FROM THE NEWS SERVICE OF FLORIDA:
THE CAPITAL, TALLAHASSEE, September 24, 2014……….A year after Florida filed a lawsuit in the U.S. Supreme Court in a long-running battle with Georgia over water consumption, the U.S. solicitor general has advised the high court to delay taking the case.
The lawsuit, filed at Gov. Rick Scott’s behest last year, was Florida’s most-recent attempt to get more freshwater flowing downstream from Georgia in the Apalachicola-Chattahoochee-Flint River Basin.

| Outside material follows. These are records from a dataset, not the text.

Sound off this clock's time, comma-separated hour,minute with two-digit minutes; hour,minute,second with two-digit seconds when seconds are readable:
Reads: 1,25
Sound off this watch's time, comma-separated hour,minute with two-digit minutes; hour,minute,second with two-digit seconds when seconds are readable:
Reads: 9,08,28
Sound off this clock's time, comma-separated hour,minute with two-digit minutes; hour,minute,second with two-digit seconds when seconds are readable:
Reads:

Florida, Georgia and Alabama share the river system and have been locked in litigation for 24 years. Florida contends that water use at the top of the system, in the metro Atlanta area, has reduced the downstream flow of freshwater to the Apalachicola Bay area, damaging Northwest Florida’s critical oyster industry. Florida and Alabama have argued that too much water is siphoned off upstream for Atlanta’s drinking-water supply.

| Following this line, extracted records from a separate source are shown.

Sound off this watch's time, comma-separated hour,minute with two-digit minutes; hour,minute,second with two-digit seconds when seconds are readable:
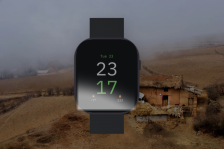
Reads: 23,17
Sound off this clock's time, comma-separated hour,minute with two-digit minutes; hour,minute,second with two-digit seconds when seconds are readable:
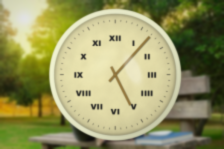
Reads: 5,07
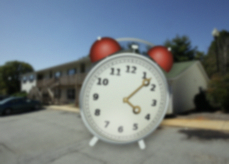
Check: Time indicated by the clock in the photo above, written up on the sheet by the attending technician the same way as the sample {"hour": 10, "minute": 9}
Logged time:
{"hour": 4, "minute": 7}
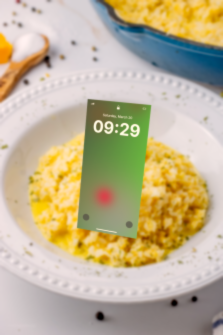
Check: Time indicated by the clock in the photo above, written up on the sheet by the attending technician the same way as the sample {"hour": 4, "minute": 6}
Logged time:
{"hour": 9, "minute": 29}
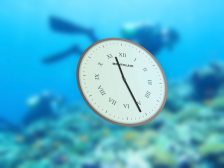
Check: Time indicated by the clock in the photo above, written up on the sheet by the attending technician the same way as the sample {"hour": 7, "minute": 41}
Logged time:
{"hour": 11, "minute": 26}
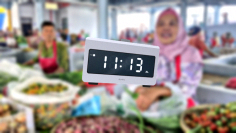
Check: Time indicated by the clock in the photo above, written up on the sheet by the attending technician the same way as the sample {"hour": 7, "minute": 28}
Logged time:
{"hour": 11, "minute": 13}
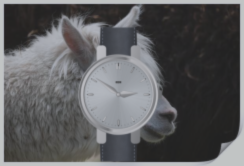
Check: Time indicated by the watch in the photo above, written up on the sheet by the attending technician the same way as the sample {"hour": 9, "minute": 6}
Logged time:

But in a filing last week, U.S. Solicitor General Donald B. Verrilli wrote that while Florida’s lawsuit has merit, the justices should “postpone equitable apportionment proceedings” until the U.S. Army Corps of Engineers completes a revised master manual for operating the river system.
“Although Florida’s complaint states a claim that fits squarely within this court’s original jurisdiction, practical considerations counsel against this court’s resolution of Florida’s claims before the Corps has completed its process of revising the master manual for the ACF basin,” Verrilli wrote.

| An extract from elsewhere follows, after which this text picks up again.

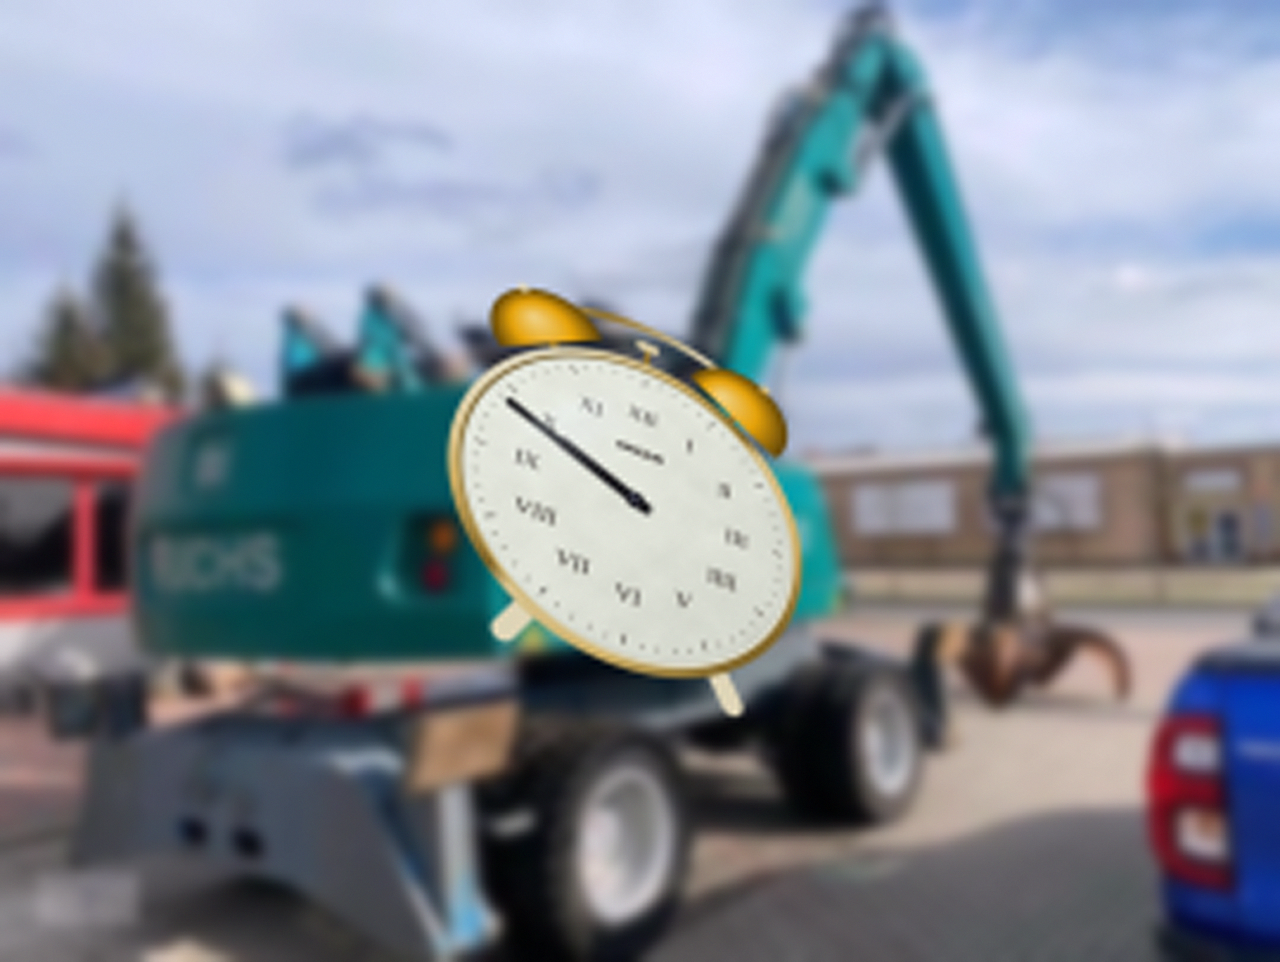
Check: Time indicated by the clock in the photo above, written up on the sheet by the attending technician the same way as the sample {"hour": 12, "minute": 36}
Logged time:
{"hour": 9, "minute": 49}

The revised manual is expected to be complete in September 2015, according to Verrilli’s filing, with final implementation and approval slated for March 2017.
“We are pleased that the Department of Justice has determined that this issue should be decided by the U.S. Supreme Court,” Scott spokesman John Tupps said in an email Wednesday. “Unfortunately, the Army Corps of Engineers continues to stall while Florida families that rely on the Apalachicola River continue to suffer. Governor Scott will fight for these families.”
The filing comes at a desperate time for the Apalachicola Bay and the oystermen who make their living on it. Florida is considering temporary closure of the bay, a development the state has been trying to prevent by gaining access to more water. On Sept. 10, Florida Fish and Wildlife Conservation Commission Executive Director Nick Wiley said it was “very likely that we’re going to have to entertain a possible complete closure of the Apalachicola oyster harvest.”
“We’re going to suffer,” said Shannon Hartsfield, president of the Franklin County Seafood Workers Association. “We’re going to lose our bay.”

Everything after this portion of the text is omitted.